Given an ordinary differential equation, I read the definition of a solution (http://tutorial.math.lamar.edu/Classes/DE/Definitions.aspx)
A solution to a differential equation on an interval $\alpha<t<\beta$ is any function which satisfies the differential equation in question on the interval $\alpha<t<\beta$.

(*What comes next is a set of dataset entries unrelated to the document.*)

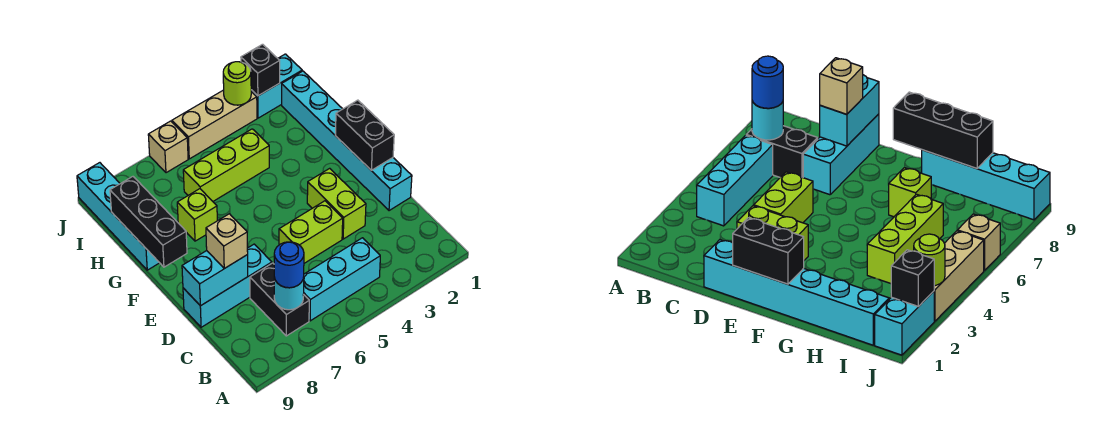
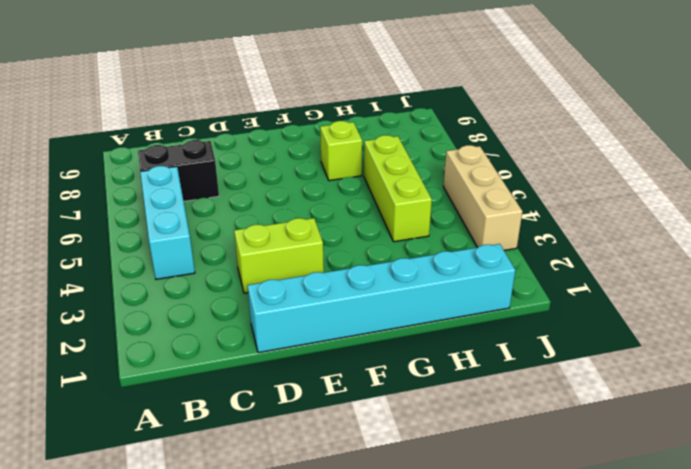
none -> lime 1x2 brick [279,201,343,263]
none -> cyan 1x3 brick [183,244,272,327]
none -> cyan 1x4 brick [77,163,159,270]

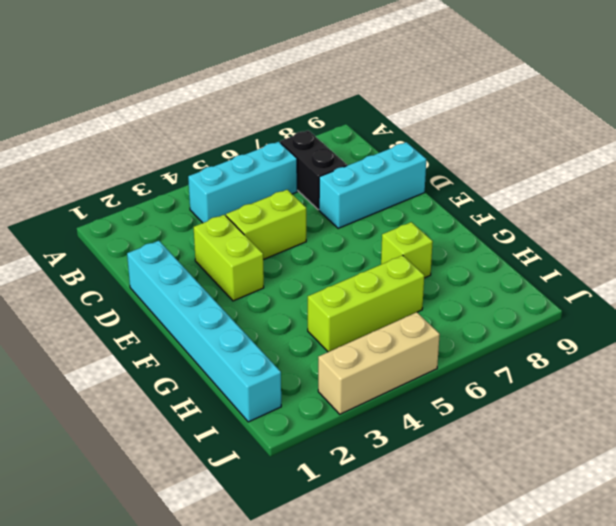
none -> cyan 1x4 brick [77,163,159,270]
none -> cyan 1x2 brick [251,54,302,118]
none -> tan 1x1 brick [148,121,188,173]

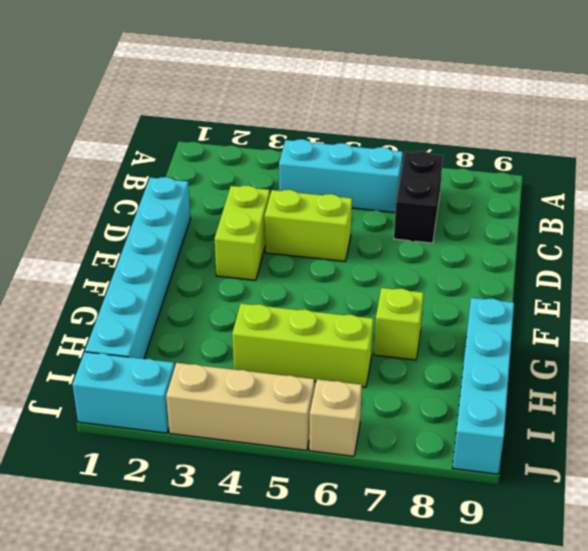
none -> cyan 1x3 brick [183,244,272,327]
none -> cyan 1x1 round brick [274,278,304,310]
none -> cyan 1x2 brick [182,251,248,306]

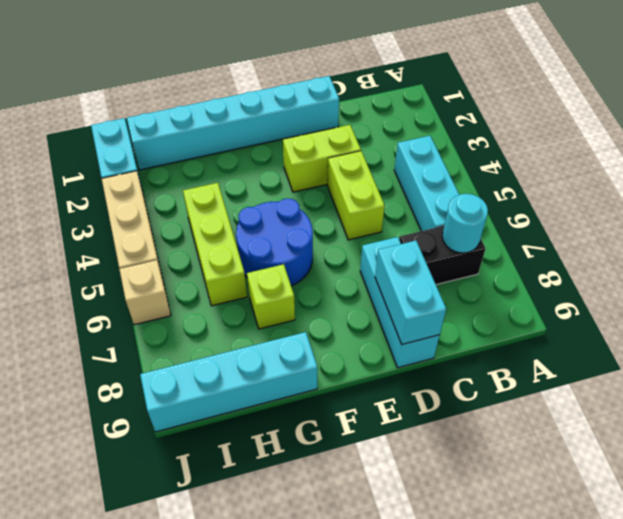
blue 2x2 round brick [236,199,313,286] -> none
none -> black 1x2 brick [335,100,394,170]
none -> black 1x3 brick [110,177,187,267]
none -> black 1x1 brick [241,44,280,96]

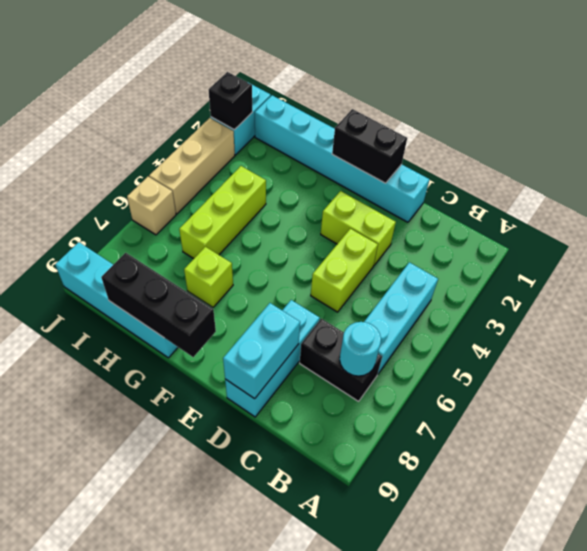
none -> lime 1x1 round brick [223,62,251,105]
none -> blue 1x1 round brick [274,242,304,288]
none -> tan 1x1 brick [206,214,248,269]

My question is why did we specify in the definition that it would be an interval (and not a disjoint union of intervals for example) and also why the interval is open? is there a problem in defining a solution over a closed interval? thanks for your help!
Best Answer
It's mildly annoying to define exactly what the derivative of a function is at $a$ and $b$, if the function is only defined on $[a, b]$, due to the definition of the derivative involving a (two-sided) limit. You can just take a one-sided limit, but here's a specific type of nuisance that might arise. Say you have some ODE $f'(t)=u(f(t), t)$. And suppose some function $f$ is defined on $(a, b+\epsilon)$, and its restriction to $(a, b]$ is a solution to the ODE, meaning the left-hand derivative of $f$ at $b$ is $u(f(b), b)$. What if $f$ is actually non-differentiable at $b$, because the difference quotient at $b$ has a different right-hand limit to its left-hand limit? What if the right-hand derivative of $f$ at $b$ does not satisfy the ODE? Do we really want to say that $f$ solves the ODE on $(a, b]$?
It's just not worth dealing with this kind of irritation in an intro class. It's easier to just say that $f$ solves the ODE on $(a, b)$, and then if for some particular ODE there is some interesting phenomenon happening at the end-points of the interval, investigating them as a special case.